Does 'Defensive' Medicine Differ From 'Careful' Medicine?

Mark Crane

Disclosures

March 10, 2015

In This Article

Divided Opinion on Medical Need vs Defensive Medicine

From 2000 through 2010, total Medicare spending for imaging services paid under the physician fee schedule rose by 80%, increasing to $11 billion a year, according to a 2012 Medicare Payment Advisory Commission report. Spending has declined somewhat in recent years, owing to greater use of clinical guidelines and intense scrutiny by government and other insurers. Still, spending on advanced imaging, such as CT, magnetic resonance imaging, and nuclear medicine, rose substantially faster than other imaging services, such as ultrasonography or radiography, according to a Government Accountability Office study.

A December 2012 study in the Archives of Internal Medicine found repeated echocardiography tests for Medicare beneficiaries, suggesting overutilization of the test. More than one half of Medicare patients who had echocardiography had a second test within 3 years. Imaging stress tests also were repeated within 3 years for 44% of patients. Nearly 50% of pulmonary function tests were repeated over the same period.

How much of that spending is justified by medical need? How much is the result of defensive medicine? How much is simply overutilization under a fee-for-service system that rewards doing more?

There are no simple answers. As the Government Accountability Office notes, cutting-edge image technology can help diagnose and treat life-threatening diseases and help physicians arrive at earlier diagnosis.

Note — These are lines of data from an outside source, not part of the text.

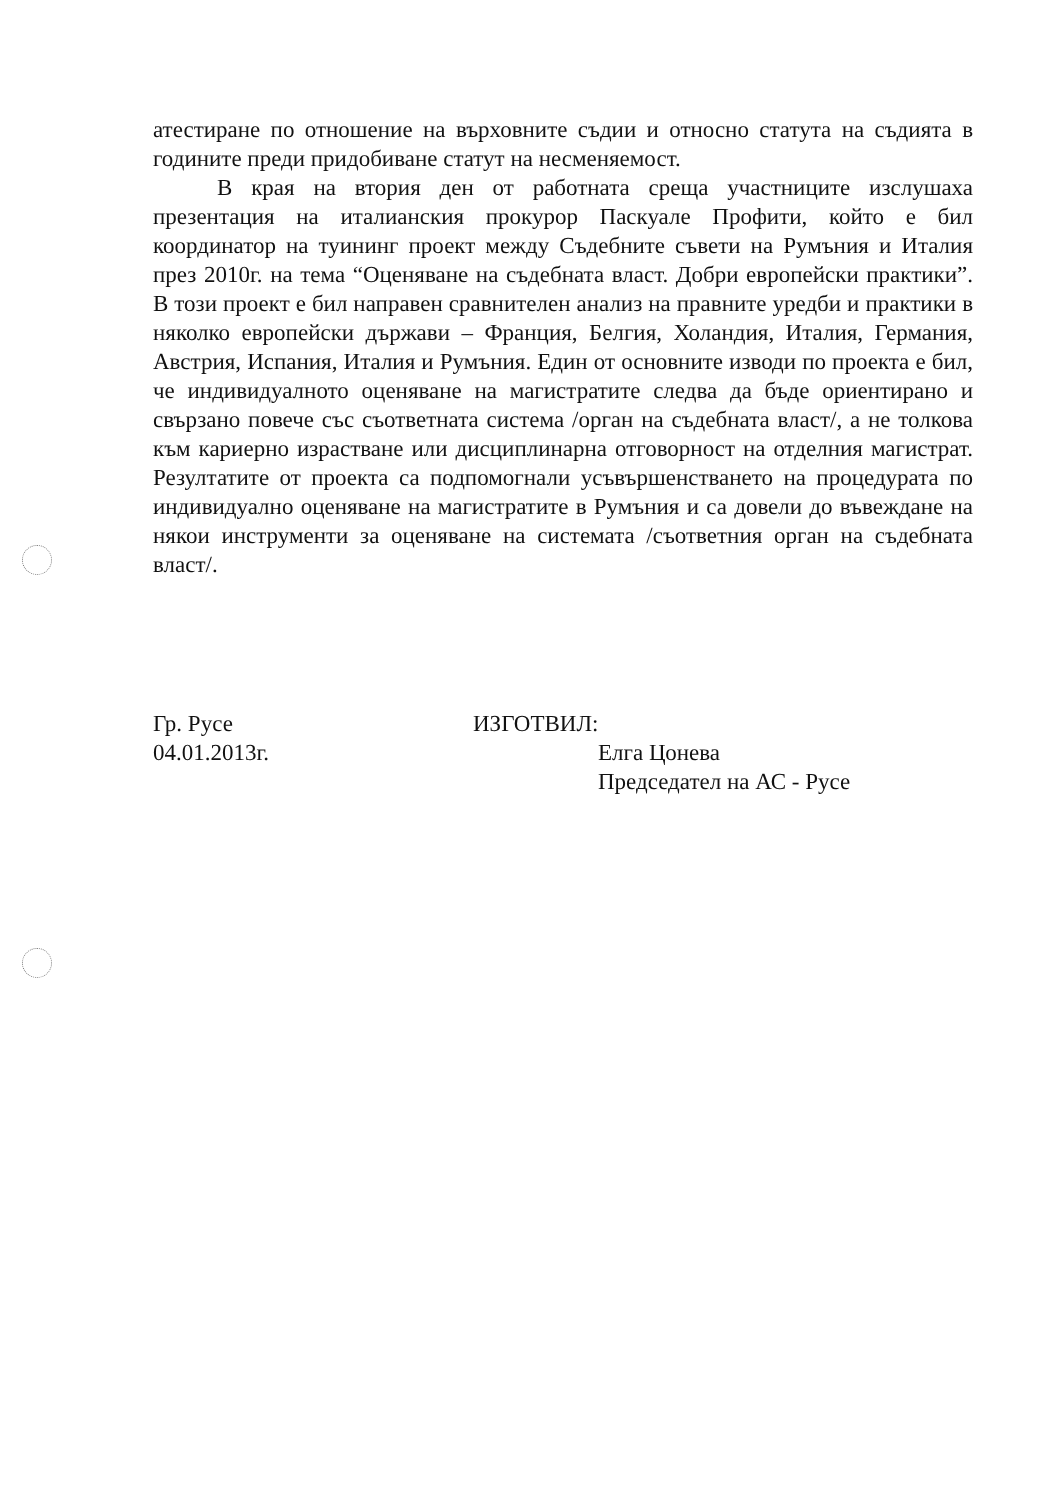атестиране по отношение на върховните съдии и относно статута на съдията в годините преди придобиване статут на несменяемост.
В края на втория ден от работната среща участниците изслушаха презентация на италианския прокурор Паскуале Профити, който е бил координатор на туининг проект между Съдебните съвети на Румъния и Италия през 2010г. на тема “Оценяване на съдебната власт. Добри европейски практики”. В този проект е бил направен сравнителен анализ на правните уредби и практики в няколко европейски държави – Франция, Белгия, Холандия, Италия, Германия, Австрия, Испания, Италия и Румъния. Един от основните изводи по проекта е бил, че индивидуалното оценяване на магистратите следва да бъде ориентирано и свързано повече със съответната система /орган на съдебната власт/, а не толкова към кариерно израстване или дисциплинарна отговорност на отделния магистрат. Резултатите от проекта са подпомогнали усъвършенстването на процедурата по индивидуално оценяване на магистратите в Румъния и са довели до въвеждане на някои инструменти за оценяване на системата /съответния орган на съдебната власт/.
Гр. Русе
04.01.2013г.
ИЗГОТВИЛ:
Елга Цонева
Председател на АС - Русе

But the rampant growth in these services indicates that something else might be going on.

For more than 20 years, the Dartmouth Atlas Project has used Medicare data to document glaring variations in how medical resources are distributed and used in the United States.

For example, a report issued in December[1] found that older men in some regions of the country are 15 times more likely to get prostate-specific antigen (PSA) screening tests than in others. The study of male Medicare beneficiaries aged 68-74 years found the national average rate of PSA testing was 34.5%. The regional rates varied widely, from a low of 3.6% in Lebanon, New Hampshire, to a high of 58.4% in Miami, Florida. There also are discrepancies in treatment, which include surgery and radiation. The use of surgery was eight times higher in Munster, Indiana, than in Ocala, Florida.

In a highly influential 2009 article in the New Yorker,[2] general surgeon Atul Gawande, MD, looked at why two similar Texas border towns had such different experiences. In 2006, patients in McAllen received vastly more diagnostic tests, hospital admissions, operations, specialist visits, and home nursing care than patients in El Paso, although the quality of care in McAllen was no better.

Defensive medicine couldn't account for the disparity, he concluded. Instead, McAllen doctors ordered more services because of a "system of care that was highly fragmented for patients and often driven to maximize revenues over patient needs."

Overtesting also occurs because patients, especially those with insurance who are shielded from the true costs of care, demand it.

"I'd never order a test if it isn't indicated. But there are gray areas where an elective test can be either deferred or done early," says Marc Siegel. "I'll explain my thinking. But if the patient insists and the test won't hurt him, I'll probably go along. It's ultimately his choice.

"It isn't just fear of lawsuits that drives testing," he adds. "There's a philosophy of practice that encourages defensive medicine. It's part of the culture of not wanting to miss anything and not being criticized for not covering all the bases."